Student Learning Outcomes
The Grand Challenge Learning Initiative has established the following Student Learning Outcomes, which are incorporated into every GCL class. Our learning outcomes are designed to align with the campus-wide goals of building students' abilities to think critically, solve problems, generate new ideas and create knowledge, make connections between academic disciplines, respect and understand differences, and develop as citizens and leaders.
1: Intellectual Reasoning and Knowledge
Students in Grand Challenge Learning will acquire broad, interdisciplinary knowledge in one grand challenge area (Health & Wellness, Inequality & Cultural Understanding, or Sustainability, Energy, & Environment) and will understand how and why these issues transcend disciplinary boundaries.
2: Creative Inquiry and Discovery
Students in Grand Challenge Learning will apply their knowledge of the grand challenge areas by identifying the level of complexity involved in the grand challenge issue, recognizing ways to address the challenge, and taking an active role in demonstrating their learning and proposed solutions through various interactive strategies.
3: Effective Leadership and Community Engagement
Students in Grand Challenge Learning will bridge the gap between theory and practice to apply what they have learned in collaboration with faculty, other students and/or community groups, including groups that consist of individuals outside the student’s major area of study and/or college.
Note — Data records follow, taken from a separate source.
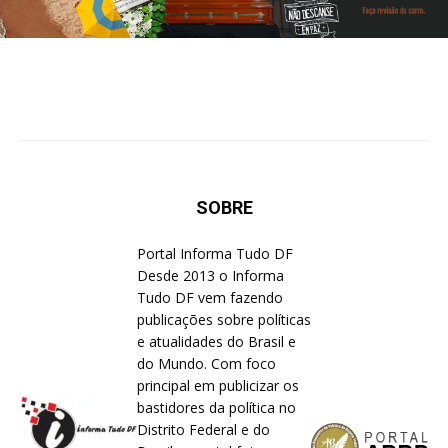
SOBRE
Portal Informa Tudo DF
Desde 2013 o Informa
Tudo DF vem fazendo
publicações sobre políticas
e atualidades do Brasil e
do Mundo. Com foco
principal em publicizar os
bastidores da política no
Distrito Federal e do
4: Social Awareness and Cultural Understanding
Students in the Grand Challenge Learning will be able to critically reflect on the Grand Challenge areas through encountering and writing about a range of social and cultural perspectives that illustrative reasoned arguments about the role of these differences in the grand challenge itself.
5: Global Consciousness
Students in Grand Challenge Learning will understand the complexity of the grand challenge areas in relation to how they are interdependent, interdisciplinary, and affected by local and global systems.